- [TASK BRIEF] Reproduce every line of the listing from the one containing "text Aber wie" down to the one containing "text Wenn Du", including both, without changing a single character.

— BEGIN —

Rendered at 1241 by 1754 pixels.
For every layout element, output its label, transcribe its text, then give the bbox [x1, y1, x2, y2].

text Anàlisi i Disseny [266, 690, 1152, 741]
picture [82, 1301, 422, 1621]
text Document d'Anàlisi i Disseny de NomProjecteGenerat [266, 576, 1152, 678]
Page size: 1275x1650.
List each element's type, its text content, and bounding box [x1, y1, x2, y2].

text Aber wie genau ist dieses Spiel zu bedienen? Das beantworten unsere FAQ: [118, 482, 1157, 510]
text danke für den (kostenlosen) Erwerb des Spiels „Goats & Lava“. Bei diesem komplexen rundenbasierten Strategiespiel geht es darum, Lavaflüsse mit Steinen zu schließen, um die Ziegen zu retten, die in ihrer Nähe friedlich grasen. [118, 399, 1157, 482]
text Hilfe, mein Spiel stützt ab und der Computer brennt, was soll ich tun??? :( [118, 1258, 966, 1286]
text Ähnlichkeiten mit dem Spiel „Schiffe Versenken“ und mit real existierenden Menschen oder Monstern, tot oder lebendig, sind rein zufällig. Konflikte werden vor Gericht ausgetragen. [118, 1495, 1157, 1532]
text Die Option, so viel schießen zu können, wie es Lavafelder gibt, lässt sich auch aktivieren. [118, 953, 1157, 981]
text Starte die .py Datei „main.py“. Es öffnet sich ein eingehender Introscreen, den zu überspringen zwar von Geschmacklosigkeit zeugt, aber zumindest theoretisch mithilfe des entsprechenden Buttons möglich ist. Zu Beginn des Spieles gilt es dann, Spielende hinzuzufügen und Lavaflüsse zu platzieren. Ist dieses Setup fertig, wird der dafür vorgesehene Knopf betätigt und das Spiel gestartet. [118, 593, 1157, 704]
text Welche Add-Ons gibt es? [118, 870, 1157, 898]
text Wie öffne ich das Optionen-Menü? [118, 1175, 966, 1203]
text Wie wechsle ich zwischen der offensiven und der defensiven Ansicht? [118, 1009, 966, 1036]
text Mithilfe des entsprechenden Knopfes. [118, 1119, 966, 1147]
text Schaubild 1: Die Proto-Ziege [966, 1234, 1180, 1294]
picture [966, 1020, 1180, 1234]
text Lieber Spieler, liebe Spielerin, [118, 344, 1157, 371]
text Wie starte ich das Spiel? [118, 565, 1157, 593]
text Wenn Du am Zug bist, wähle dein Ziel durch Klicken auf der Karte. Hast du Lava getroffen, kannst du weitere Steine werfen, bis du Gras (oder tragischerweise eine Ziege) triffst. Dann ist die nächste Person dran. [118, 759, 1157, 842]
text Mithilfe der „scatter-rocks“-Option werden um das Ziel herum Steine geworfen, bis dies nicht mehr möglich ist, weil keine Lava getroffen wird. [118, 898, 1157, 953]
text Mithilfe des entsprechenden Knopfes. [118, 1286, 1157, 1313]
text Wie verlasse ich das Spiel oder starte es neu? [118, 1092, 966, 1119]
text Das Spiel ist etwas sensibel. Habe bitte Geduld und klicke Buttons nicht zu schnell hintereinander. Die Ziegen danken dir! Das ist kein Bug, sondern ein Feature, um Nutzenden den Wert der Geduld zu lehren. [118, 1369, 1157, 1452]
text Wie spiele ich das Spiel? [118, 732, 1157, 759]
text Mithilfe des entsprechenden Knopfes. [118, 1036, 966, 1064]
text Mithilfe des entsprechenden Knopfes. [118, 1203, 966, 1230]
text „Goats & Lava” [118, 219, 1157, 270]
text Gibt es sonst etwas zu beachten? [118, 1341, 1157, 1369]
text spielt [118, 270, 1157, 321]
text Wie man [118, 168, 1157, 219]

— END —

- [SOLUTION BELOW]
text Aber wie genau ist dieses Spiel zu bedienen? Das beantworten unsere FAQ: [118, 482, 1157, 510]
text danke für den (kostenlosen) Erwerb des Spiels „Goats & Lava“. Bei diesem komplexen rundenbasierten Strategiespiel geht es darum, Lavaflüsse mit Steinen zu schließen, um die Ziegen zu retten, die in ihrer Nähe friedlich grasen. [118, 399, 1157, 482]
text Hilfe, mein Spiel stützt ab und der Computer brennt, was soll ich tun??? :( [118, 1258, 966, 1286]
text Ähnlichkeiten mit dem Spiel „Schiffe Versenken“ und mit real existierenden Menschen oder Monstern, tot oder lebendig, sind rein zufällig. Konflikte werden vor Gericht ausgetragen. [118, 1495, 1157, 1532]
text Die Option, so viel schießen zu können, wie es Lavafelder gibt, lässt sich auch aktivieren. [118, 953, 1157, 981]
text Starte die .py Datei „main.py“. Es öffnet sich ein eingehender Introscreen, den zu überspringen zwar von Geschmacklosigkeit zeugt, aber zumindest theoretisch mithilfe des entsprechenden Buttons möglich ist. Zu Beginn des Spieles gilt es dann, Spielende hinzuzufügen und Lavaflüsse zu platzieren. Ist dieses Setup fertig, wird der dafür vorgesehene Knopf betätigt und das Spiel gestartet. [118, 593, 1157, 704]
text Welche Add-Ons gibt es? [118, 870, 1157, 898]
text Wie öffne ich das Optionen-Menü? [118, 1175, 966, 1203]
text Wie wechsle ich zwischen der offensiven und der defensiven Ansicht? [118, 1009, 966, 1036]
text Mithilfe des entsprechenden Knopfes. [118, 1119, 966, 1147]
text Schaubild 1: Die Proto-Ziege [966, 1234, 1180, 1294]
picture [966, 1020, 1180, 1234]
text Lieber Spieler, liebe Spielerin, [118, 344, 1157, 371]
text Wie starte ich das Spiel? [118, 565, 1157, 593]
text Wenn Du am Zug bist, wähle dein Ziel durch Klicken auf der Karte. Hast du Lava getroffen, kannst du weitere Steine werfen, bis du Gras (oder tragischerweise eine Ziege) triffst. Dann ist die nächste Person dran. [118, 759, 1157, 842]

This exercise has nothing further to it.